Following the mysterious death of seven cattle near an oil field in Kansas, public health authorities are investigating whether oil drilling could be the cause.
In late December, seven dead cattle were found near an oil field in the Cimarron National Grassland, Kansas, and authorities believe that cows inhaled something toxic, prompting them to deny public access to the 2,500-acre Cimarron National Grassland until at least May.
Six of the cattle were discovered together in a low-lying area, while a seventh was found a short distance away, with local veterinarians identifying the ingestion or inhalation of something toxic leading to pulmonary edema or fluid in the lungs as a possible cause, though the cause of death has not been officially declared.
More specifically, they suspect the cattle may have inhaled hydrogen sulfide—a toxic gas that can be released in the oil and gas drilling process. They haven’t pinpointed the cause officially, but it was enough to implement an emergency order to halt public access to the area for a prolonged period.
While the general public is denied access to the grassland, oil and gas companies operating in the Stirrup Oil Field area here are still operational, including Anadarko Petroleum, Merit Energy and Argent Energy.
“It is kind of a unique situation we’re dealing with and I’m honestly afraid we’ll never find the answer,” local veterinarian Tera Barnhardt told media.
It would not be the first mysterious cattle deaths tentatively linked to oil and gas drilling.
In 2012, 140 cattle were exposed to fracking wastewater in northcentral Pennsylvania when an impoundment was breached.

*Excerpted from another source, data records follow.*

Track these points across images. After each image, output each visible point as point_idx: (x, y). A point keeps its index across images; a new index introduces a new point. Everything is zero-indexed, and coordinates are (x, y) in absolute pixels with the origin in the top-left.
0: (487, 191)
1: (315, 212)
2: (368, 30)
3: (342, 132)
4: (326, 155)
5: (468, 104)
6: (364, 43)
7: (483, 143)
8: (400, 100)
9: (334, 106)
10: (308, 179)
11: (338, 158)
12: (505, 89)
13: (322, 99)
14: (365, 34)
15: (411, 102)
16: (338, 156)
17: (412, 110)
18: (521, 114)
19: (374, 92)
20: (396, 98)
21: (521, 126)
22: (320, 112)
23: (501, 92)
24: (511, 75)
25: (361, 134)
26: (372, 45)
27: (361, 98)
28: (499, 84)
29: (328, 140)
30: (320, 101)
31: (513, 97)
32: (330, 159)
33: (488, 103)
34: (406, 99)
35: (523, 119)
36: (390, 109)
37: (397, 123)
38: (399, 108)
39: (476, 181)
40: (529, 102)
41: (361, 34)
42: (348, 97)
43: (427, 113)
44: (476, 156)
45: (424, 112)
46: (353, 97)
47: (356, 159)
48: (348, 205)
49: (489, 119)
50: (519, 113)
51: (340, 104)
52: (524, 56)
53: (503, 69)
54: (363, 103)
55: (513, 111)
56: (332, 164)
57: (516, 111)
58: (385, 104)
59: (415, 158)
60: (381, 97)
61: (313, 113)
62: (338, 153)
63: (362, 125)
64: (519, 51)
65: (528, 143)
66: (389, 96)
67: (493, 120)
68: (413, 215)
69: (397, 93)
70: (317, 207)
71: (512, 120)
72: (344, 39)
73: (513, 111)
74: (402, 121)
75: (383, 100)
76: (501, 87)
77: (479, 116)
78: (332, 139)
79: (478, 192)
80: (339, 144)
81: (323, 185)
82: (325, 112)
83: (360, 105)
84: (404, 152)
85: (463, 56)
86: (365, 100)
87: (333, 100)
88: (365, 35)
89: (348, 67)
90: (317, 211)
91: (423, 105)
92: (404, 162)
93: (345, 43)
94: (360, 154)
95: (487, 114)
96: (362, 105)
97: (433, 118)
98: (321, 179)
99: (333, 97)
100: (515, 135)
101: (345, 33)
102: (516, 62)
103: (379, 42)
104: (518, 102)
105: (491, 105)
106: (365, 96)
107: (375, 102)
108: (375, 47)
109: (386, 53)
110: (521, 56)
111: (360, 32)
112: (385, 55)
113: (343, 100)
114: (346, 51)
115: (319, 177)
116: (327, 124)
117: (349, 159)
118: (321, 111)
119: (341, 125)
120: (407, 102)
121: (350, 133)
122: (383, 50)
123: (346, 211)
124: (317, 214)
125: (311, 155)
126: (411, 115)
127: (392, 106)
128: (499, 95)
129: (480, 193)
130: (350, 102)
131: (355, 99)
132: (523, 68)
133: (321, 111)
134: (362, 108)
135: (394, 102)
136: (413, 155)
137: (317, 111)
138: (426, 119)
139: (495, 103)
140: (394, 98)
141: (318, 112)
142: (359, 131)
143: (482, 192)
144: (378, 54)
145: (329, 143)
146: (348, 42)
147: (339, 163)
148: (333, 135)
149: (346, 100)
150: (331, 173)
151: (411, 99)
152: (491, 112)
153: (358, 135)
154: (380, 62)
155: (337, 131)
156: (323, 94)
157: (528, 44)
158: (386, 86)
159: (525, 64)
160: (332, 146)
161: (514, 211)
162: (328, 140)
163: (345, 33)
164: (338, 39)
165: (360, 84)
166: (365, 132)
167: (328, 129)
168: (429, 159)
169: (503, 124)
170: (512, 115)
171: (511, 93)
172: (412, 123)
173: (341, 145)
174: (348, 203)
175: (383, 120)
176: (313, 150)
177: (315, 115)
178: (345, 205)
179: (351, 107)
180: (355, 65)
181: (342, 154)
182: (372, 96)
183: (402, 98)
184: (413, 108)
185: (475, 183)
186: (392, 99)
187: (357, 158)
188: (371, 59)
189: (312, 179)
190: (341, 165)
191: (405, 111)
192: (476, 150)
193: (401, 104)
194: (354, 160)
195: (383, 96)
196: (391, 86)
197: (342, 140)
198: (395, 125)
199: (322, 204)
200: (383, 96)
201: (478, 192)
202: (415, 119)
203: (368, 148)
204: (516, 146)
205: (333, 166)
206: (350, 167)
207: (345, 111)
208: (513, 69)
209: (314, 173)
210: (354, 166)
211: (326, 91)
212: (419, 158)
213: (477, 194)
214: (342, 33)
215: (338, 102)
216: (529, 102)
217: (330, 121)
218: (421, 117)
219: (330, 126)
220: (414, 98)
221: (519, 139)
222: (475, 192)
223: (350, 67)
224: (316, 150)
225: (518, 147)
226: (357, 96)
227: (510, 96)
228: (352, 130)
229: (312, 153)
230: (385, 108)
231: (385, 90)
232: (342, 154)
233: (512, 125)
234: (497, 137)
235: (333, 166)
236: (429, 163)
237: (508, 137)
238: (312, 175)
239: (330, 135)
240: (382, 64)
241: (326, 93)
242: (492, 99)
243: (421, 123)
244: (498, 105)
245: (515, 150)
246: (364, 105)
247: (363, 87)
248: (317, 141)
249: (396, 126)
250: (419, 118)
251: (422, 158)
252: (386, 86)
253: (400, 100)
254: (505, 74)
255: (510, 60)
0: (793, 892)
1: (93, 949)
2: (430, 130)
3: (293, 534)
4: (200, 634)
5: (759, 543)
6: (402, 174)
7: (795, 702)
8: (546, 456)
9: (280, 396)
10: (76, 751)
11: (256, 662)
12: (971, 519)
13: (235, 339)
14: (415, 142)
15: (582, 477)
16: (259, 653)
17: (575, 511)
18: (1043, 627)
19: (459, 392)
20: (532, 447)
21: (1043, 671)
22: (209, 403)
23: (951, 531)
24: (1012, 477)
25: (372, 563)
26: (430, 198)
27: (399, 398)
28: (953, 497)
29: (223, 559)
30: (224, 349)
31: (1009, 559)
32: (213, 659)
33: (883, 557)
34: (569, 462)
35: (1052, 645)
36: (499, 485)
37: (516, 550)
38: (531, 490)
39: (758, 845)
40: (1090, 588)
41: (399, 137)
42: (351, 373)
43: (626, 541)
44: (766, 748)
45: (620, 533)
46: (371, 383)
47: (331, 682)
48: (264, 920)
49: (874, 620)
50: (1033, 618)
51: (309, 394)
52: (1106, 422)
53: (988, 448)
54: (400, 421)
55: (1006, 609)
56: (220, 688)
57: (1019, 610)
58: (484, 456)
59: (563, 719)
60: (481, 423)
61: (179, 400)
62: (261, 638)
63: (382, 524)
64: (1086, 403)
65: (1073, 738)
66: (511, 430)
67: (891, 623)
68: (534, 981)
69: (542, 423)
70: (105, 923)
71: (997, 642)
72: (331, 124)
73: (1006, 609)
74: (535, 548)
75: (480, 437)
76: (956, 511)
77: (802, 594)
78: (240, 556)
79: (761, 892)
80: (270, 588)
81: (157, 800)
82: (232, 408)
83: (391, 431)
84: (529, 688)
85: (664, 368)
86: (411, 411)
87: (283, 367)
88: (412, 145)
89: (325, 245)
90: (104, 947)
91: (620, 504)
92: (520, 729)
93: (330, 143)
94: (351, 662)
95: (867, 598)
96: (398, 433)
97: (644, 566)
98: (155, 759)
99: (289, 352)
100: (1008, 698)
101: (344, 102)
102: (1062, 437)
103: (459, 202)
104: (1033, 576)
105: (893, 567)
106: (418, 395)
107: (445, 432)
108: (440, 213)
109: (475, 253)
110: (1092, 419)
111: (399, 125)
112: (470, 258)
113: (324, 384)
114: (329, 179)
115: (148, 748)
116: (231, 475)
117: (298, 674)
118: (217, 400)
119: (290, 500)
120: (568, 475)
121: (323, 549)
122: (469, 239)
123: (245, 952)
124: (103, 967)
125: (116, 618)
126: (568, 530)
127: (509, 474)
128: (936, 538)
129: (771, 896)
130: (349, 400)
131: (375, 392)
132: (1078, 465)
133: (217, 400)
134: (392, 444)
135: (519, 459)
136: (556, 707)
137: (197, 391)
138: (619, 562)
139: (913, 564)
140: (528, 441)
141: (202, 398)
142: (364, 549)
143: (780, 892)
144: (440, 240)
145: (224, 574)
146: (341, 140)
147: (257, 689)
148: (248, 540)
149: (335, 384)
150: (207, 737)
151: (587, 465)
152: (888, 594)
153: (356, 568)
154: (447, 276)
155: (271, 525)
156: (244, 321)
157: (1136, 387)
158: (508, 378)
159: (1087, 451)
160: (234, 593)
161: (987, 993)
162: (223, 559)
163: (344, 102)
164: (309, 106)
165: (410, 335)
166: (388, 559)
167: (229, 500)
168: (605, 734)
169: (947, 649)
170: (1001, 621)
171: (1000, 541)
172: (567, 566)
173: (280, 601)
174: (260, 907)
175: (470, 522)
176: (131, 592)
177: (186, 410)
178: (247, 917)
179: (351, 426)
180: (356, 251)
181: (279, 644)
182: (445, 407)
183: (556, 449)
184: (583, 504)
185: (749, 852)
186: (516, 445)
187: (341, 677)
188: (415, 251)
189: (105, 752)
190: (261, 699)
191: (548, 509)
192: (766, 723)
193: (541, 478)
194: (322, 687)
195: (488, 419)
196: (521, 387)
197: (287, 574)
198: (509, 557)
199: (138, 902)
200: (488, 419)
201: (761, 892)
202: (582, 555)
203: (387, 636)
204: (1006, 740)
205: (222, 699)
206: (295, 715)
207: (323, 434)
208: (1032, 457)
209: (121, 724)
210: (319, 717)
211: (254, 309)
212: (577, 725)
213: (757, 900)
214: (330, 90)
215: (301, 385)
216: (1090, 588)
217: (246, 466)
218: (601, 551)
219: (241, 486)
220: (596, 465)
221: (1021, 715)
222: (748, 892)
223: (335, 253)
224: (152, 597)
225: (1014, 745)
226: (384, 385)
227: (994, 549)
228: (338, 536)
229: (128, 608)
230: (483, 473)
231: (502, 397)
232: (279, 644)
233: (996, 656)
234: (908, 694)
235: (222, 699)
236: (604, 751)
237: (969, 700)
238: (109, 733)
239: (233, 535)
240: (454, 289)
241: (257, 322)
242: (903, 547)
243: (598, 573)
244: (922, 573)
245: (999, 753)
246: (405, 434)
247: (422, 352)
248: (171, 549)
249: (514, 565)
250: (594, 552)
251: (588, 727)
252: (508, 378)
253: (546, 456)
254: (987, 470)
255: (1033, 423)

Approximately 70 cows died, and the remainder produced only 11 calves, of which three survived. Another 17 cows died in Louisiana that same year after being exposed to spilled fracking fluid, according to Cornell University.
In New Mexico, hair testing of sick cattle that grazed near well pads found petroleum residues in 54 of 56 animals.
“Cattle that have been exposed to wastewater (flowback and/or produced water) or affected well or pond water may have trouble breeding,” according to Veterinarian Michelle Bamberger and Cornell Professor Robert Oswalt in a 2012 peer study.
Over the past decade—and particularly since the shale boom—scholars and activists have attempted to link oil and gas drilling to negative impacts on the health of cattle through poisoning of the air, water and soil.
So far, they haven’t been as successful and they would like—and no one has definitively pinpointed the causes of these cattle death—but their message is this: Even though there are still many unknowns here, cattle deaths should in the very least serve as an early warning for humans.
What concerns Bamberger most is that exposed livestock are making their way into the food system—the potential consequences of which we would not see for many years to come.